- [PAGE EXTRACT]:
|0019: Crazy Elephant Dance|
This puzzle took place in the "Nob Yoshigahara Puzzle Design Competition" at the 25th International Puzzle Party (IPP25) that was held in Helsinki. It was awarded by the jury with an 'Honorable Mention':
|1.||each elephant has 3 orientations: pointing upwards, pointing to the right, pointing downwards|
|2.||an elephant can only be rotated at the position with the circular cut-off|
|3.||an elephant can be rotated from pointing upwards to the right (or vice versa) only when the elephant to its right is pointing downwards|
|4.||an elephant can be rotated from pointing downwards to the right (or vice versa) only when the elephant to its right is pointing upwards|
|5.||an elephant can only leave the stage when pointing downwards|
Do you know the wonderful puzzle Spin Out by Binary Arts? It is a mechanical sliding puzzle, where you have to slide a red bar ouf of a green shell. Ontop of the red bar there are elephants attached which can be rotated. According to the mechanism the elephants all have to point to the exit before the red bar is able to be slid out completely. Below you can see a picture of that puzzle.
Each elephant has exactly two orientations which corresponds to a binary system.
My idea was to extend this puzzle using three orientations for each elephant instead of two.
This extends the puzzle Spin Out from a binary version to a ternary version.
On top of this page you see a mechanical prototype of the puzzle which has been lasercut by
Peter Knoppers (Buttonius Puzzles & Plastics).

- [EXTRACTED DATA]:
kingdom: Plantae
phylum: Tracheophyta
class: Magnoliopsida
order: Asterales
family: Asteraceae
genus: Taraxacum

- [EXERCISE DETAILS]:
Copy the entire Crazy Elephant Dance puzzle description without any changes. The rows have no connection to the Crazy Elephant Dance puzzle description.

- [RESPONSE BELOW]:
|0019: Crazy Elephant Dance|
This puzzle took place in the "Nob Yoshigahara Puzzle Design Competition" at the 25th International Puzzle Party (IPP25) that was held in Helsinki. It was awarded by the jury with an 'Honorable Mention':
|1.||each elephant has 3 orientations: pointing upwards, pointing to the right, pointing downwards|
|2.||an elephant can only be rotated at the position with the circular cut-off|
|3.||an elephant can be rotated from pointing upwards to the right (or vice versa) only when the elephant to its right is pointing downwards|
|4.||an elephant can be rotated from pointing downwards to the right (or vice versa) only when the elephant to its right is pointing upwards|
|5.||an elephant can only leave the stage when pointing downwards|
Do you know the wonderful puzzle Spin Out by Binary Arts? It is a mechanical sliding puzzle, where you have to slide a red bar ouf of a green shell. Ontop of the red bar there are elephants attached which can be rotated. According to the mechanism the elephants all have to point to the exit before the red bar is able to be slid out completely. Below you can see a picture of that puzzle.
Each elephant has exactly two orientations which corresponds to a binary system.
My idea was to extend this puzzle using three orientations for each elephant instead of two.
This extends the puzzle Spin Out from a binary version to a ternary version.
On top of this page you see a mechanical prototype of the puzzle which has been lasercut by
Peter Knoppers (Buttonius Puzzles & Plastics).